WORK TO BE COMPLETED: What is needed is the number of lines below that contain the word "left", with no other output.

(INPUT RECORDS)

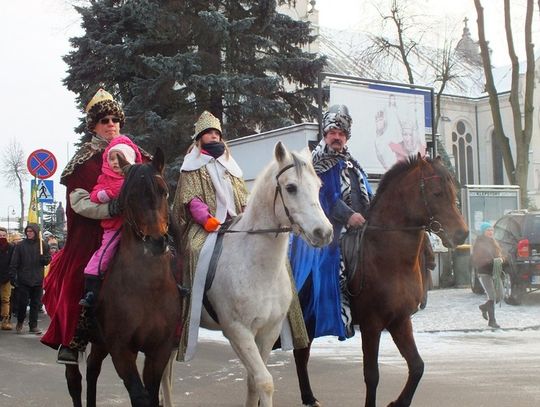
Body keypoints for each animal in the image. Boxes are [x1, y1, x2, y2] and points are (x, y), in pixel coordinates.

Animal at [65, 150, 181, 407]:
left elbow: (151, 395)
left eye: (164, 191)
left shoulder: (159, 350)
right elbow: (139, 396)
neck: (149, 289)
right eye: (130, 196)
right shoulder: (122, 349)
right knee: (74, 379)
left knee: (92, 369)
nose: (156, 242)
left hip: (100, 342)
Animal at [160, 141, 334, 407]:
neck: (257, 267)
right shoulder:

(End INPUT RECORDS)

TASK SOLUTION: 5